How to Grow a Papaya Plant From Seeds
Just one year after planting papaya seeds, you could enjoy a taste of the tropics whenever you want with home-grown papayas. Papaya plants grow quickly, given the proper care and a warm climate. The plant has one main trunk and grows large leaves out of the top, similar to a palm tree. The papaya fruits grow on the trunk of the tree, just below the leaves. Plant papayas only if your temperatures rarely, if ever, drop below freezing, because frost damages papaya plants.
Open a ripe papaya fruit, remove the black seeds and place them in a colander.

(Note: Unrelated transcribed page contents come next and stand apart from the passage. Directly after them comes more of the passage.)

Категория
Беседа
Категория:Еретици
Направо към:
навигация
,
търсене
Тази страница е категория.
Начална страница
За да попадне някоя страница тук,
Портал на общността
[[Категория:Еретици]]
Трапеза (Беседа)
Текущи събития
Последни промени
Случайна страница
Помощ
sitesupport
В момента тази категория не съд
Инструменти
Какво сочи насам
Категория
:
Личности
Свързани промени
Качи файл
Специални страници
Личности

Rinse the seeds under cool running water and rub them to remove the gelatinous material coating the seeds.
Fill a 5-gallon pot with sterile potting soil for each papaya plant you would like to grow. You need at least three plants to guarantee that you will have a mix of male plants for pollination and female plants to produce fruit.
Plant three to five papaya seeds in each pot, about 1 inch deep and 3 or more inches apart from one another.

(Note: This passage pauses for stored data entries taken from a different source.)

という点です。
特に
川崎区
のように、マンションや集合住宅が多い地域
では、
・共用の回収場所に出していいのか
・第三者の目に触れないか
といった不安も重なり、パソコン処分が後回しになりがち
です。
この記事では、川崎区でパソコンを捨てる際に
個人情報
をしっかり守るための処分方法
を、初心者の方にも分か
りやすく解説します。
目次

Set the pots out in an area that receives full sunlight. Wait two to five weeks for the seeds to germinate.
Choose your outdoor planting site, which should be in full sunlight and in a warm area of the yard. Planting on the southern side of a house helps with reflected sunlight and shelter from the wind.

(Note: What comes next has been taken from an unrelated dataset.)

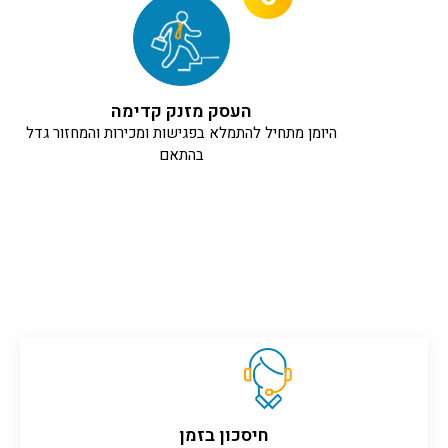
העסק מזנק קדימה
היומן מתחיל להתמלא בפגישות ומכירות והמחזור גדל
בהתאם
חיסכון בזמן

Incorporate compost and peat moss into the soil at each planting site with a shovel. Planting sites should be spaced about 8 to 10 feet apart from each other.
Dig a hole at each planting site and gently plant each pot of seedlings in a hole.
Wait until the seedlings begin flowering, at about five to six months old. Identify female plants, which develop large flowers directly out of the trunk and male plants, which develop sets of small flowers growing on branched stems from the trunk. Cut back all but one seedling at each site, keeping mostly female plants and at least one male plant to pollinate every 10 female plants.